Despite being involved in a small mix-up that resulted in the violent murder of his teammate, Bobby Rayburn remains one of the most popular players in the San Francisco Giants locker room largely due to the fact that he’s not Barry Bonds.

Rayburn’s decision to leave the Atlanta Braves and pursue a championship in San Francisco may have been controversial, but since joining the organization Rayburn has put up MVP-caliber numbers and been cooperative with authorities in both murders he's been involved with. That’s twice as many murders as Ray Lewis and Ryan Seacrest combined!

(Interesting note: The plot synopsis for this film begins with the phrase “a struggling knife salesman who fervently follows his favorite baseball team...” How on earth did more people not see this movie?)

4. Benny “The Jet” Rodriguez, The Sandlot

Photo: Twentieth Century Fox

Blessed with superhuman speed and a Keith Hernandez-style moustache, the wunderkind of playground baseball was a cornerstone of the Los Angeles Dodgers’ clubhouse for 13 seasons and even stole home in a pivotal game against the San Francisco Giants towards the end of his career. His good buddy and Los Angeles Dodgers announcer Scotty Smalls claims that Rodriguez honed his skills early in life while running away from an oversized St. Bernard named Hercules in an effort to retrieve a Babe Ruth autographed baseball from their neighbor (who made his money doing voiceover work for Star Wars and CNN promos).

Sadly, his status as a professional athlete did not allow him to win the heart of local lifeguard and uber-hottie Wendy Peffercorn. As in most great stories, his nerdy, slightly retarded friend knocked up Peffercorn nine times.

3. Steve Nebraska, The Scout

Photo: 20th Century Fox

A rare talent out of the Mexican Minor League Baseball system, Steve Nebraska was not only a powerful home run hitter, but also a pitcher who began his Major League career with a nonchalant no-hitter in the World Series (a game in which he also drove in the winning run).

Plagued by mental problems that nearly forced him into an early retirement, Nebraska became a hero to psychiatric patients and Milton Bradley thanks to his therapeutic means of using his issues to please George Steinbrenner.

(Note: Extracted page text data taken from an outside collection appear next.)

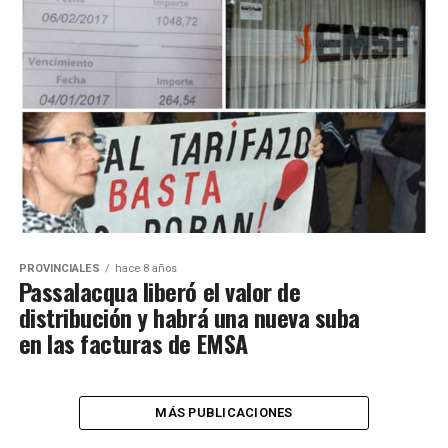
PROVINCIALES
hace 8 años
Passalacqua liberó el valor de
distribución y habrá una nueva suba
en las facturas de EMSA
MÁS PUBLICACIONES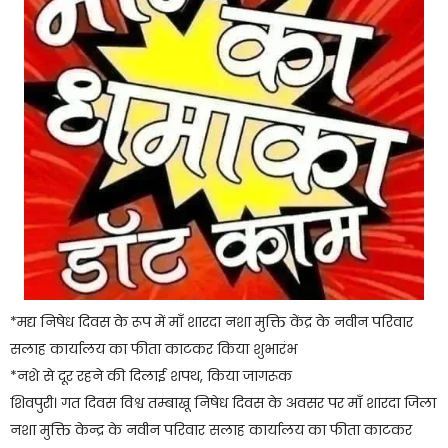
*मद्य निषेध दिवस के रूप में माँ शारदा नशा मुक्ति केंद्र के नवीन परिवार
सलाह कार्यालय का फीता काटकर किया शुभारंभ
*नशे से दूर रहने की दिलाई शपथ, किया जागरूक
शिवपुरी। गत दिवस विश्व तम्बाखू निषेध दिवस के अवसर पर माँ शारदा जिला
नशा मुक्ति केन्द्र के नवीन परिवार सलाह कार्यालय का फीता काटकर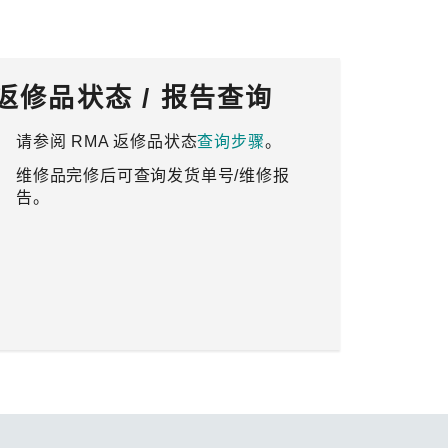
查看所有产品
返修品状态 / 报告查询
请参阅 RMA 返修品状态
查询步骤
。
维修品完修后可查询发货单号/维修报
告。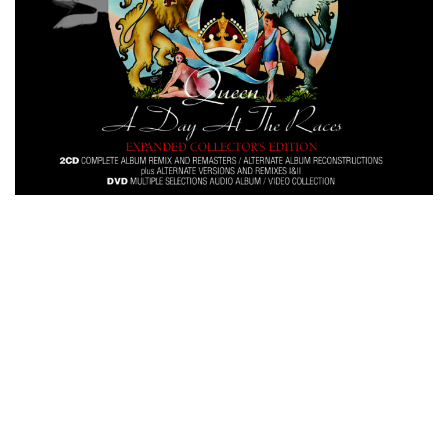
ビリー・ジョエル / 2024年3月24日 100Aniv. 米M.S.G公演 完全
収録！
*NEW RELEASE (最新約3ヶ月)
2024.6.24
リアム・ギャラガー / 2024年6月3日 カーディフ公演 IEM/AUD 完
全収録！
*NEW RELEASE (最新約3ヶ月)
2024.6.24
スコーピオンズ / 2024年6月15日 リスボン公演 FHD 完全収録！
*NEW RELEASE (最新約3ヶ月)
2024.6.20
マネスキン / 2024年6月9日 ドイツ ROCK AM RING 公演 FHD 完
全収録！
*NEW RELEASE (最新約3ヶ月)
2024.6.9
リアム・ギャラガー / 2024年6月1日 英国シェフィールド公演 完
全収録！
*NEW RELEASE (最新約3ヶ月)
2024.6.9
メガデス / 2023年8月4日 ドイツ W.O.A. 公演 FHD 完全収録！
*NEW RELEASE (最新約3ヶ月)
2024.6.9
ユーライア・ヒープ / 2023年8月3日 ドイツ W.O.A. 公演 FHD 完
全収録！
*NEW RELEASE (最新約3ヶ月)
2024.6.9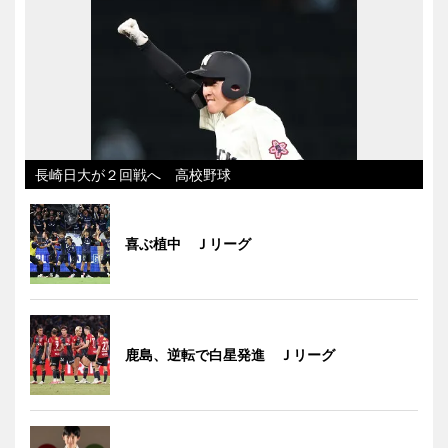
長崎日大が２回戦へ 高校野球
喜ぶ植中 Ｊリーグ
鹿島、逆転で白星発進 Ｊリーグ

(Interesting stat: Earning just a shade over 10 million fictitious dollars per year, Nebraska would rank as one of the Yankees’ lowest paid starters if he remained with the franchise through 2010 instead of opting out of his deal to go film a George of the Jungle prequel.)

2. Jesus Shuttlesworth, He Got Game

Photo: Universal Studios

After dying for all shooting guard’s sins on the cover of Sports Illustrated in 1999, Jesus Shuttlesworth left the iconic halls of Lincoln High School in order to play collegiate basketball at Big State University. While some wonder why he elected to spurn Tech U head coach Jonathan Turturro and 31-year-old sophomore power forward Rick Fox, insiders claim that Shuttlesworth had a secret deal with the governor that let his incarcerated father out of jail in exchange for his commitment to the powerhouse program.

1. Neon Boudeaux, Blue Chips

Photo: Paramount Pictures

A relatively raw athlete with a promising genie career, Boudeaux burst onto the scene as a freshman for the Western University Dolphins. Alongside star recruits Butch McRae and Ricky Roe, Boudeaux helped lead the Dolphins to one of the most successful seasons in school history before eventually becoming a first round draft pick in the NBA.

(Interesting note: Boudeaux may or may not think Kobe Bryant is nothing more than an accused rapist who demanded a trade two years ago and now pretends like none of it ever happened.)